As for me, after I'd been a prima ballerina for a number of years and was ready to marry and settle down, I didn't know what kind of man I wanted if he didn't measure up to Chris, or my father. I wanted him handsome, I knew that, for I wanted beautiful children. And I wanted him brilliant, or I might not respect him. Before I accepted his diamond
engagement ring, I'd sit him down to play games, and if I won time and again, I'd smile, shake my head, and tell him to take his ring back to the store.
And as we made our plans for the future, our pots of philodendron drooped limp; our ivy leaves turned yellow before they died. We bustled about, giving our plants tender loving care, talking to them, pleading with them, asking them to please stop looking sick, and perk up and straighten up their necks. After all, they were getting the healthiest of all sunlight--that eastern morning light.
In a few more weeks Cory and Carrie stopped pleading to go outside. No longer did Carrie beat her small fists against the oak door, and Cory stopped trying to kick it down with his ineffectual small feet, wearing only soft sneakers that didn't keep his small toes from bruising.
They now docilely accepted what before they'd denied--the attic "garden" was the only "outside" available to them. And in time, pitiful as it was, they soon forgot there was a world other than the one we were locked up in.
Chris and I had dragged several old mattresses close to the eastern windows, so we could open the windows wide and sunbathe in the beneficial rays that didn't have to pass through dirty window glass first. Children needed sunlight in order to grow. All we had to do was look at our dying plants, and register what the attic air was doing to our greenery.
Unabashedly, we stripped off all our clothes and sun-bathed in the short time the sun visited our windows. We saw each other's differences, and thought little about them, and frankly told Momma what we did, so we, too, wouldn't die from lack of sunlight. She glanced from Chris to me and weakly smiled. "It's all right, but don't let your grandmother know. She wouldn't approve, as you well know."

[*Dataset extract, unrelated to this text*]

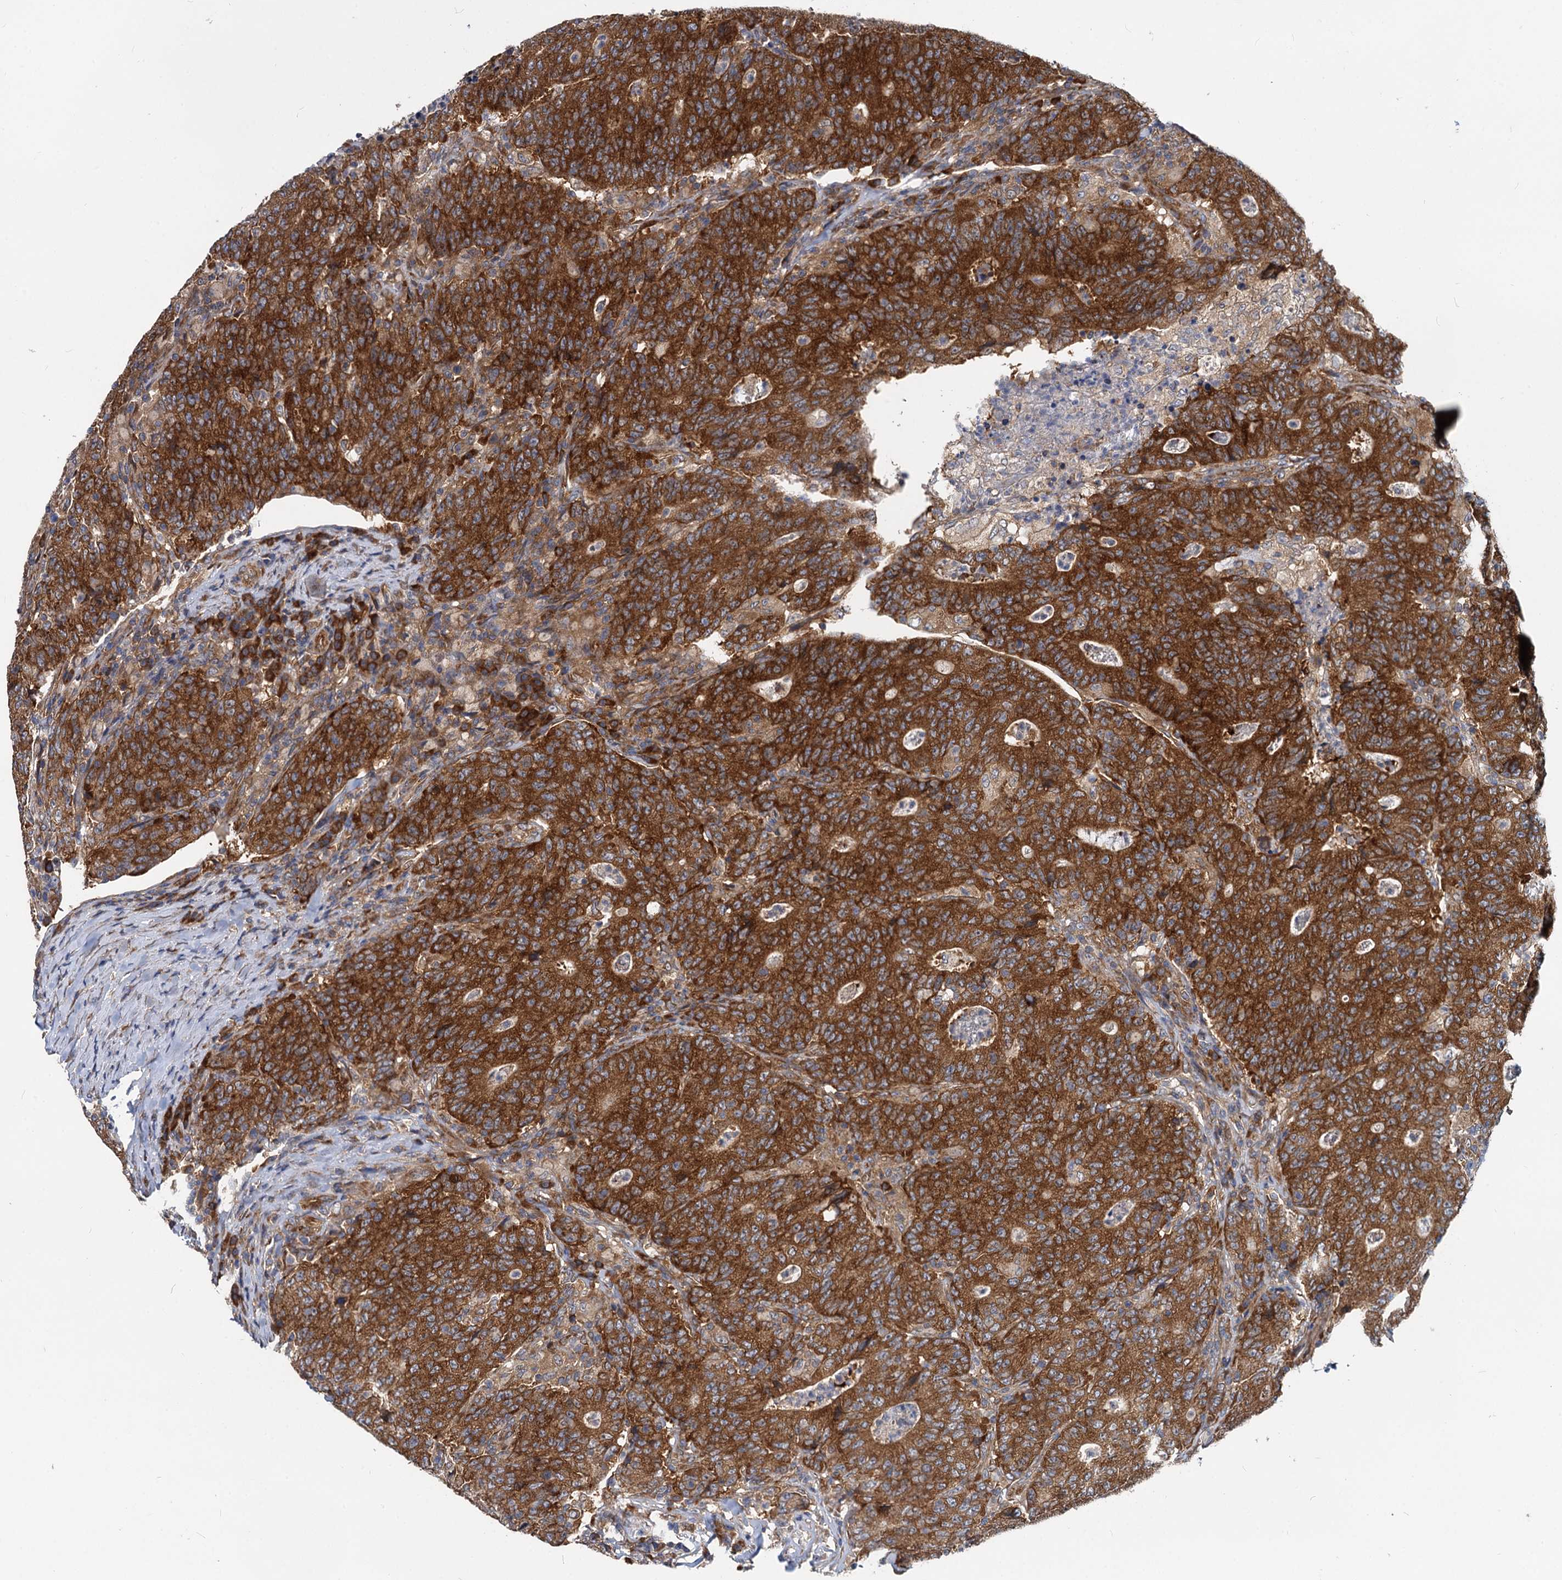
{"staining": {"intensity": "strong", "quantity": ">75%", "location": "cytoplasmic/membranous"}, "tissue": "colorectal cancer", "cell_type": "Tumor cells", "image_type": "cancer", "snomed": [{"axis": "morphology", "description": "Adenocarcinoma, NOS"}, {"axis": "topography", "description": "Colon"}], "caption": "An image of human adenocarcinoma (colorectal) stained for a protein displays strong cytoplasmic/membranous brown staining in tumor cells.", "gene": "EIF2B2", "patient": {"sex": "female", "age": 75}}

I know now that she looked at Chris, and then at me for signs to indicate our innocence, or our awakening sexuality. And what she saw must have given her some assurance we were still only children, though she should have known better.
The twins loved to be naked and play as babies. They laughed and giggled when they used terms such as "do-do" and "twiddle-dee" and, enjoyed looking at the places where do-do came from, and wondered why Cory's twiddle-dee maker was so different from Carrie's.
"Why, Chris?" asked Carrie, pointing at what he had, and Cory had, and she and I didn't have.
I went right on reading Wuthering Heights and tried to ignore such silly talk.